▶ WHAT IS NEEDED
Please set down only the lines below starting with the line with "ОБЛАКО ТЕГОВ" and going on through the line with "Irati Gutierrez Artetxe", verbatim and without pictures.
═════ AVAILABLE DATA
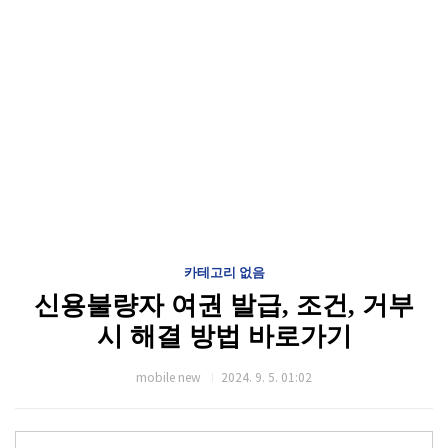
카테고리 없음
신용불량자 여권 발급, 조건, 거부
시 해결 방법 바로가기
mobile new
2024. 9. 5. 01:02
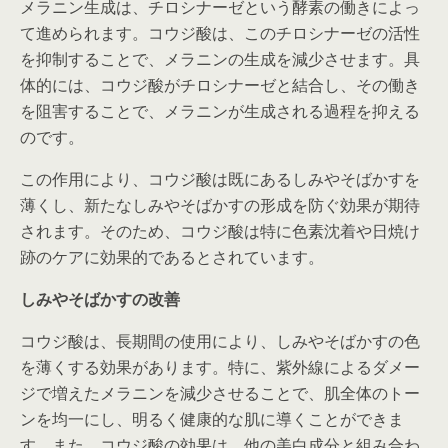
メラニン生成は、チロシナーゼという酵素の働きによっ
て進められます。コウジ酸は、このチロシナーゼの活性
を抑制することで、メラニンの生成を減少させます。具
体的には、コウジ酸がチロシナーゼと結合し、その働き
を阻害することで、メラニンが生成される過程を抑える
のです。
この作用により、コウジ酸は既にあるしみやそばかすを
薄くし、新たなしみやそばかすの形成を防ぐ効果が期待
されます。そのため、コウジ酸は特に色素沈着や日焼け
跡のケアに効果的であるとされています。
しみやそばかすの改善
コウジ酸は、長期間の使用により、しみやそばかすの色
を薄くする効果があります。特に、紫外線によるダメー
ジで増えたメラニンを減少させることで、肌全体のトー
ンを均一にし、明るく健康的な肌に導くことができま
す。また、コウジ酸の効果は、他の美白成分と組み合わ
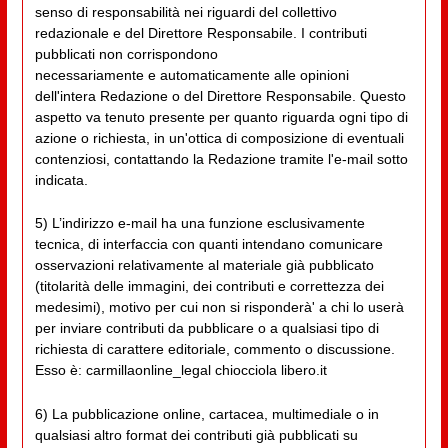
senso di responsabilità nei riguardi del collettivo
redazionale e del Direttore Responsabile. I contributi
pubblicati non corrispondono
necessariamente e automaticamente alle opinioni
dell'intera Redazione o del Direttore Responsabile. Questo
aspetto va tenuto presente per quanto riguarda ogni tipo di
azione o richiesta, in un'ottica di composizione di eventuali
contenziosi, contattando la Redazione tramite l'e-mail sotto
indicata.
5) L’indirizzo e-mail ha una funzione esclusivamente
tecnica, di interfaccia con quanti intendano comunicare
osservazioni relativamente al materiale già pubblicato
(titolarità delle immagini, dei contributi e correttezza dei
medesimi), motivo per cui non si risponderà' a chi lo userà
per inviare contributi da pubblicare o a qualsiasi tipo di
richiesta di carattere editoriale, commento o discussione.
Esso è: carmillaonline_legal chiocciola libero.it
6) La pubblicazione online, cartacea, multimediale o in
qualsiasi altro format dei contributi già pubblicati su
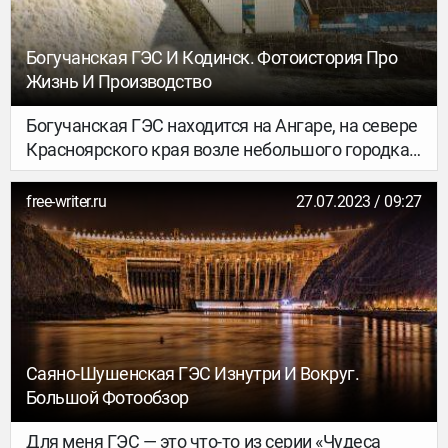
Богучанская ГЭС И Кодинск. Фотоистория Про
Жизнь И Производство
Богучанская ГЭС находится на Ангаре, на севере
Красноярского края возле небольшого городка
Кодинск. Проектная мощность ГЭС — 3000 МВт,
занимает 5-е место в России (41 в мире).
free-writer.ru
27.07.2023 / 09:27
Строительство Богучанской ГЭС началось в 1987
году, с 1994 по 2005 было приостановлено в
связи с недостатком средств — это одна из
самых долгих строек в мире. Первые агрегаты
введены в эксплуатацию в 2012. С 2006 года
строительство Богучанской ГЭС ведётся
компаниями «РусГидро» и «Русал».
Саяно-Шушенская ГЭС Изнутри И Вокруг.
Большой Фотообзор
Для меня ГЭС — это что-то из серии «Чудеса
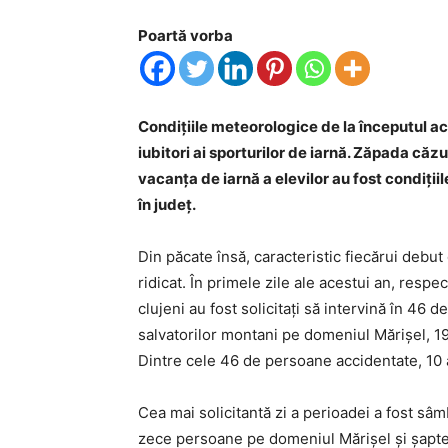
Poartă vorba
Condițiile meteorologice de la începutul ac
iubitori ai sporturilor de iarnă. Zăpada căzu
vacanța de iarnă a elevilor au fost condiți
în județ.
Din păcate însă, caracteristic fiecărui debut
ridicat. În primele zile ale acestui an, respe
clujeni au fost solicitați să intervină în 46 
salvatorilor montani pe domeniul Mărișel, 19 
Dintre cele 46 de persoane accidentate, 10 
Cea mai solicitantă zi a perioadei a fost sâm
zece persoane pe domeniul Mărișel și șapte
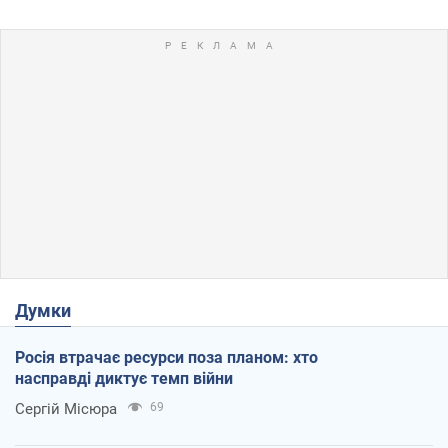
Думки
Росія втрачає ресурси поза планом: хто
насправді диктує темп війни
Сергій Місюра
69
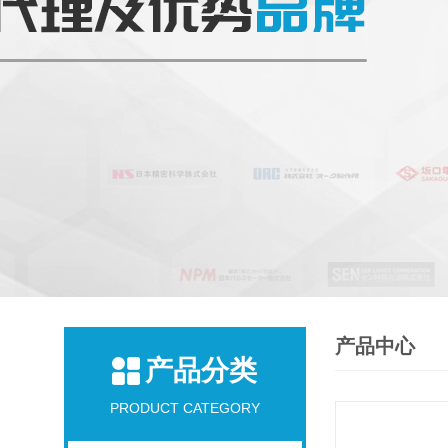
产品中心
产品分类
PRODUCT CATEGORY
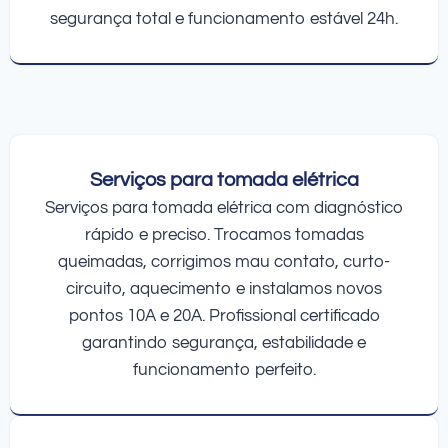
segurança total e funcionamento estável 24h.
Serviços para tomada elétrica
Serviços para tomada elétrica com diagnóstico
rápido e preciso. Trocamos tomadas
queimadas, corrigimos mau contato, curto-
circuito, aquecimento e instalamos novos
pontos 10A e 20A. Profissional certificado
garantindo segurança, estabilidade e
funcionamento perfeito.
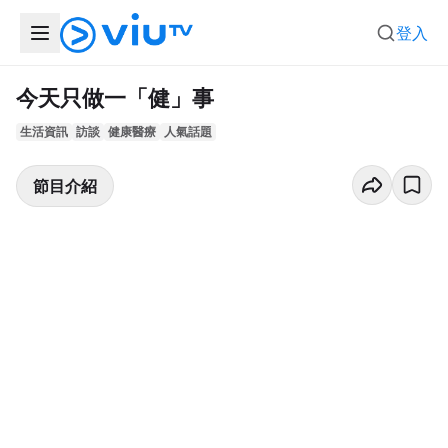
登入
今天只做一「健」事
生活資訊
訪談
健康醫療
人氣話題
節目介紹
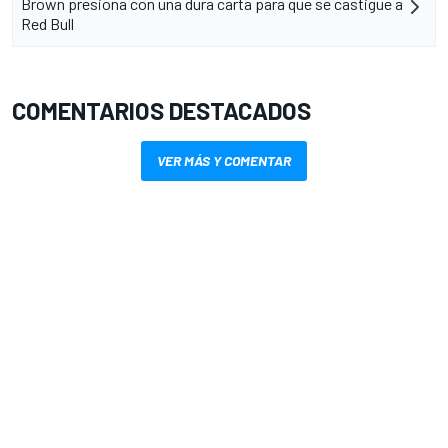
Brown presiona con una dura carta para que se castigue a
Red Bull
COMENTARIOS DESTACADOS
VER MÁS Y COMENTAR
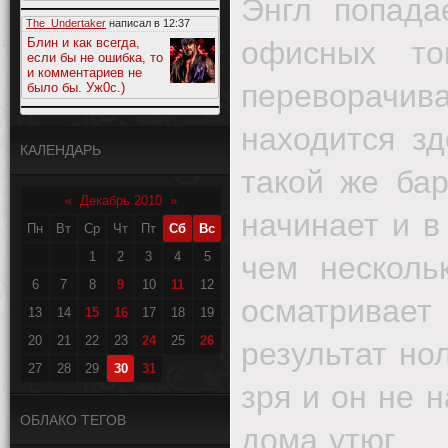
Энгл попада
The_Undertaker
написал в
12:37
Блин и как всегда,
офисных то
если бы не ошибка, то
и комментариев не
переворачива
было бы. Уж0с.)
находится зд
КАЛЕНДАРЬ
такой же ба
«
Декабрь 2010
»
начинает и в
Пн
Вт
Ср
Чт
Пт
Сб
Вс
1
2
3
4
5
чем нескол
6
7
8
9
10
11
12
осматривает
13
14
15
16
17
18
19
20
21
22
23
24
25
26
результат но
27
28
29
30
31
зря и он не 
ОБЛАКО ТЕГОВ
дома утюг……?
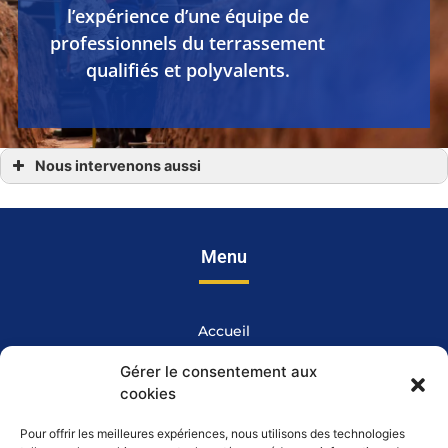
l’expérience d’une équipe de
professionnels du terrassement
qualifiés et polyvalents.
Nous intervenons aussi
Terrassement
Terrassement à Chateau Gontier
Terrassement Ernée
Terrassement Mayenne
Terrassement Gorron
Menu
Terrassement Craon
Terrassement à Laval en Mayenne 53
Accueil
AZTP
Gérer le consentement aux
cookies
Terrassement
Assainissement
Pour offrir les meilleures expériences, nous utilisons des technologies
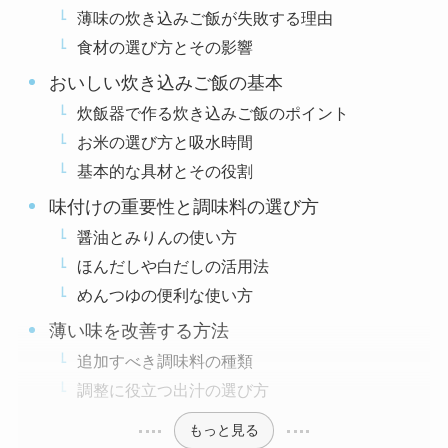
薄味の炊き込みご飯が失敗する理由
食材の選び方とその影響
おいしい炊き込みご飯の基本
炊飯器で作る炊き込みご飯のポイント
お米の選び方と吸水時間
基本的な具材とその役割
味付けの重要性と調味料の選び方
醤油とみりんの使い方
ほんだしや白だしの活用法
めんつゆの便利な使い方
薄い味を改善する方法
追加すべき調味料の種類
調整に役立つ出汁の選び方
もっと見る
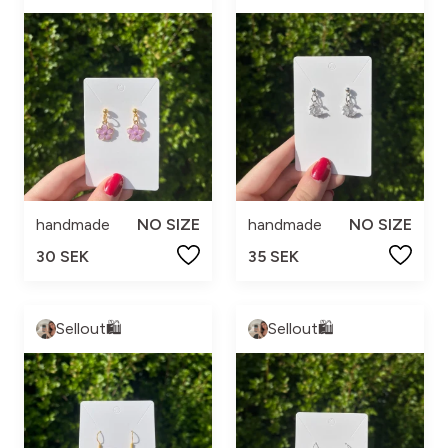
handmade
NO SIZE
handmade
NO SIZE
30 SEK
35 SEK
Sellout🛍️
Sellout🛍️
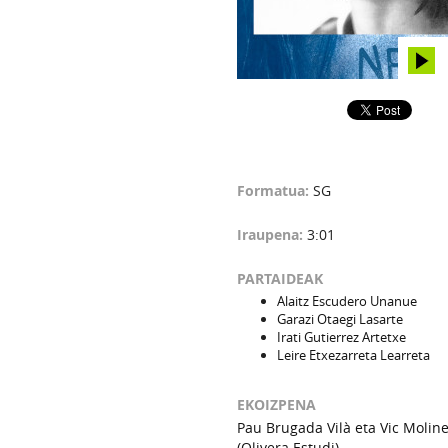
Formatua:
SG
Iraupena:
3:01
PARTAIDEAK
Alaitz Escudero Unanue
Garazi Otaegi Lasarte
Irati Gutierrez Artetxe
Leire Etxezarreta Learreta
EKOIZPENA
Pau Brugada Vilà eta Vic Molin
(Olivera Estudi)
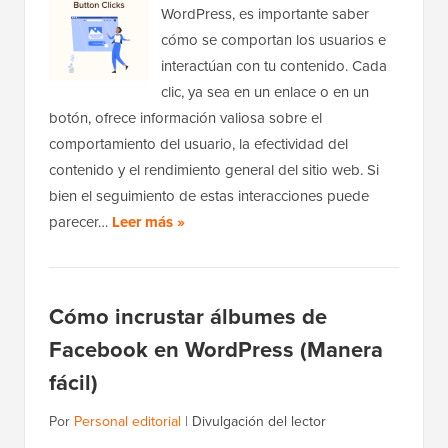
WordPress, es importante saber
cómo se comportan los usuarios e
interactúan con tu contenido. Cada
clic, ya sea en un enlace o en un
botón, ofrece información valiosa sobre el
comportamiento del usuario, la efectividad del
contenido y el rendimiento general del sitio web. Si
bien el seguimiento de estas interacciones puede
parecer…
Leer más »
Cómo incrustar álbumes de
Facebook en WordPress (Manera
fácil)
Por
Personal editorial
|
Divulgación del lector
══════════
▶ ANSWER SPACE
ОБЛАКО ТЕГОВ
дома утюг……?
l’expérience d’une équipe de
professionnels du terrassement
qualifiés et polyvalents.
Nous intervenons aussi
Terrassement
Terrassement à Chateau Gontier
Terrassement Ernée
Terrassement Mayenne
Terrassement Gorron
Menu
Terrassement Craon
Terrassement à Laval en Mayenne 53
Accueil
AZTP
Gérer le consentement aux
cookies
Terrassement
Assainissement
Pour offrir les meilleures expériences, nous utilisons des technologies
薄味の炊き込みご飯が失敗する理由
食材の選び方とその影響
おいしい炊き込みご飯の基本
炊飯器で作る炊き込みご飯のポイント
お米の選び方と吸水時間
基本的な具材とその役割
味付けの重要性と調味料の選び方
醤油とみりんの使い方
ほんだしや白だしの活用法
めんつゆの便利な使い方
薄い味を改善する方法
追加すべき調味料の種類
調整に役立つ出汁の選び方
もっと見る
handmade
NO SIZE
handmade
NO SIZE
30 SEK
35 SEK
Sellout🛍️
Sellout🛍️
Formatua:
SG
Iraupena:
3:01
PARTAIDEAK
Alaitz Escudero Unanue
Garazi Otaegi Lasarte
Irati Gutierrez Artetxe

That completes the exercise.